I woke up coughing on the rocky shores of a lake at the edge of a rocky waterfall. My body was caked with mud, and I kept choking up mouthful after mouthful of water. I hacked and choked until my spit was blood-tinged.
"There you are," Jaduerial said as he approached me on those rocky shores. "Did that quicken your memory? I am tired, Orienne. I am, after all, very, very old, and I have been waiting a long time for this moment." Jaduerial looked up into the distance. I saw a flash of blond hair and then a blur of a blue sweater.
It was Holly, that strange girl Anne Marie, and the others. They were pursuing him despite the danger. They wanted to help me.
I couldn't let them die for me. Especially not Holly. She shouldn't even be here.
I wasn't afraid to die. I was half-dead anyway with all this water in my lungs. It hurt to draw in a breath. I wouldn't put any fight now if some ancient god with a grudge wanted to kill me.
Even as I feared him, I felt another emotion overcome me more powerful than terror. Seeing him here, both of us in human forms once more, I only wished he understood how utterly repulsive I found him. Jaduerial, my first husband, my eternal mate, my everlasting hate. I had never loved him, not for a single second in all those thousands of years. With every new lover I took, I wiped away a layer of his aberrant memory.
Kill him; I willed Grace even though I didn't mean it. I wanted that monster wiped off the earth with such a ferocious hatred that I didn't think twice about what I was asking of her. It was too late. She acted as an extension of my body. Grace bared her teeth and leaped at Jaduerial. He took only one step back as Grace sank her teeth into his neck.
The black-haired boy with the sunglasses went down easily. Much too easily.
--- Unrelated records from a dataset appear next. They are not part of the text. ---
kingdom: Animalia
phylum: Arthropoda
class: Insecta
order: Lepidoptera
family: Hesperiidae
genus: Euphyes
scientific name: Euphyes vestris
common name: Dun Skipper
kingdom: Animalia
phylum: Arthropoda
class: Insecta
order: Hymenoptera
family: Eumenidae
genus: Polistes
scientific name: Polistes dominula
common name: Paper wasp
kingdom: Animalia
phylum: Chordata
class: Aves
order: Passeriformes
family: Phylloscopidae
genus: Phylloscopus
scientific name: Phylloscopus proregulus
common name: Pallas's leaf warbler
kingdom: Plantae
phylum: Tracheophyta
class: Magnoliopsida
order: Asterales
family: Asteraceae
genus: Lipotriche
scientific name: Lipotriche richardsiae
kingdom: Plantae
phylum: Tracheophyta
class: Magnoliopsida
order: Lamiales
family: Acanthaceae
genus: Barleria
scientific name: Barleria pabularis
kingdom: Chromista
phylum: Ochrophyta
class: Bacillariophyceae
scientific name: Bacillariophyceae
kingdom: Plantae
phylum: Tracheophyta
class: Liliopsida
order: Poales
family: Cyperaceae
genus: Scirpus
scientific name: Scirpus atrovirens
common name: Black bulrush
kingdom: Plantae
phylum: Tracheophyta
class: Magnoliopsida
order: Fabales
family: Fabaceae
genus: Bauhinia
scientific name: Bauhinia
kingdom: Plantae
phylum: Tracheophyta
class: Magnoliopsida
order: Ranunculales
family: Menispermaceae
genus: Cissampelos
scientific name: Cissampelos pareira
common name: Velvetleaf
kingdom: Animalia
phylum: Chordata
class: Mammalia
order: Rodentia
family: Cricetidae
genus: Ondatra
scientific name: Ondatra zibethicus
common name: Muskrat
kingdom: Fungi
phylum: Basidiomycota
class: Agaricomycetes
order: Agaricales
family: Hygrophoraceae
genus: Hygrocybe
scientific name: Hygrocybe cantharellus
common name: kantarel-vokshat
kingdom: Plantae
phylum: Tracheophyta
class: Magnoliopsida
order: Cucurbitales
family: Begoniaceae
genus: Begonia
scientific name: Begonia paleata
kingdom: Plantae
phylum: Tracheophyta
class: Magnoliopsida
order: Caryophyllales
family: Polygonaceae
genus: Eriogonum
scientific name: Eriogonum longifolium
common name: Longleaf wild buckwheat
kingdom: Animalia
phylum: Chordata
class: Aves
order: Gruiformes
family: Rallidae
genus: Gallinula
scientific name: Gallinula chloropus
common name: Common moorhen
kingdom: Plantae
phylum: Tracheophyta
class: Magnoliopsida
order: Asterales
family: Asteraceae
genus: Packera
I pushed myself to my feet as Grace look up from the boy's severed neck arteries.
"Ailith," a voice appeared in my mind. "My life is over, but yours needs to go on."
I saw her body crumble to dust in the sun. No, more than that, it burned with blue fire. Demon fire. The flickering flames trailed from the boy's hand as he bled out from the wound in his neck.
I kneeled beside him and saw that his sunglasses had been knocked off his face. His blue-green eyes were fixated on me as though my presence there brought him comfort. I placed my hand over his neck as I had seen Livet do for Joseph. The blood continued to pour from the wound.
"Who are you?" I suddenly, unthinkingly, asked. "Do I know you?"
Livet came up from behind me and wrapped his arms around me. He dragged me away from the boy's body. Anne Marie went to his side. She was cupping her mouth with one hand as though she couldn't believe what had happened. As Livet put distance between us, the entire scene faded from view. Yet the red warmth of his blood lingered on my hands.
"No one of any importance to you anymore," Livet whispered into my ear. "Let's go. We need to get you to safety."
Who was he?
"He's no one. Just an orphan boy." Livet said with difficulty. "No one at all."
Don't you remember? Jaduerial's voice echoed in my mind. You said you would sacrifice one life for another.
As I allowed Livet to wrap his arm around my waist and drag me away from the unmoving body on the sandy riverbank, I couldn't look away. It was as though, somehow, despite everything I knew, everything I had figured out under those waters — there was still something I hadn't pieced together. And at that final moment when it truly mattered, I had made the wrong choice.